Despite his privileged access to Bashar’s inner circle – and therefore the approval of the powers that be – Lesch presents a balanced account which is sympathetic to his subject without being uncritical. He is careful never to dismiss the official side of the story – for example, he leaves intact the Syrian narrative of Bashar’s ascendancy, which maintains the children of Hafiz al-Asad were not being groomed for power – but does not shy away from pointing out Bashar’s more recent political misjudgements as president. Ending intelligence co-operation with the US might have been an understandable reaction to deteriorating relations with Washington, Lesch notes, but it also deprived Damascus of a valuable interlocutor with the Bush Administration: the CIA has in the past provided an effective break to the more ebullient accusations about Syria’s putative WMD capability. Unlike many journalistic commentators on Bashar’s career to date, Lesch successfully steers clear of both hagiography and polemic.

 

However, political biographies run an inherent risk of seeing a particular individual as a metaphor for all the challenges and problems faced by a nation at a given time, and on this count Lesch fares slightly less well. A historian by training, Lesch does a sound job of contextualizing Syria’s geostrategic position in the events of the last fifty years, though efforts to link the historical narrative back to the biography of Bashar sometimes flounder: the suggestion that Bashar was ‘worried’ as an eight-year-old during the 1973 war appears to be more of a banal supposition than a genuine insight. Lesch’s contextualization of Syria goes further and pays considerable attention to the wider problems of contemporary Syrian society, covering important issues such as Syria’s education crisis, its restrictions on the media and political debate and the need to open up the banking sector.
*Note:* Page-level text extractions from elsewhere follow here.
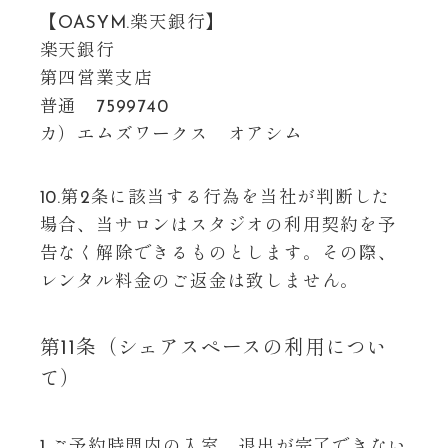
【OASYM.楽天銀行】
楽天銀行
第四営業支店
普通 7599740
カ）エムズワークス オアシム
10.第2条に該当する行為を当社が判断した
場合、当サロンはスタジオの利用契約を予
告なく解除できるものとします。その際、
レンタル料金のご返金は致しません。
第11条（シェアスペースの利用につい
て）
1,ご予約時間内の入室、退出が完了できない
But his coverage of Syria’s social problems is very much influenced by the regime’s idea of which issues are even remotely acceptable topics of discussion; there is no mention of problems the regime refuses to acknowledge in public – such as the rise of Islamist sympathies in Aleppo and amongst the middle classes, or the increasingly vocal demands of the Kurdish minority in the north east.

 

Given the co-operation Lesch received from high-ranking figures in writing the book, it is perhaps no surprise he chooses his fights wisely. Lesch is forced to tread delicately, slowly leading the reader through the arguments of the regime and its critics, before gently elaborating some pre- eminently sensible conclusions. It is counter-productive to treat Syria as a rogue state, Lesch argues, and Bashar should be supported as he really is the only person with the vision and legitimacy to move the country into the twenty-first century. Such recommendations might be neither novel nor revolutionary, but the value of Lesch’s book is not so much in the conclusions he reaches as the path he takes to get there. Given the current polarization of most Syria analysis, a synthesis acceptable to both sides is not only long overdue, but an essential precondition for breaching the present impasse.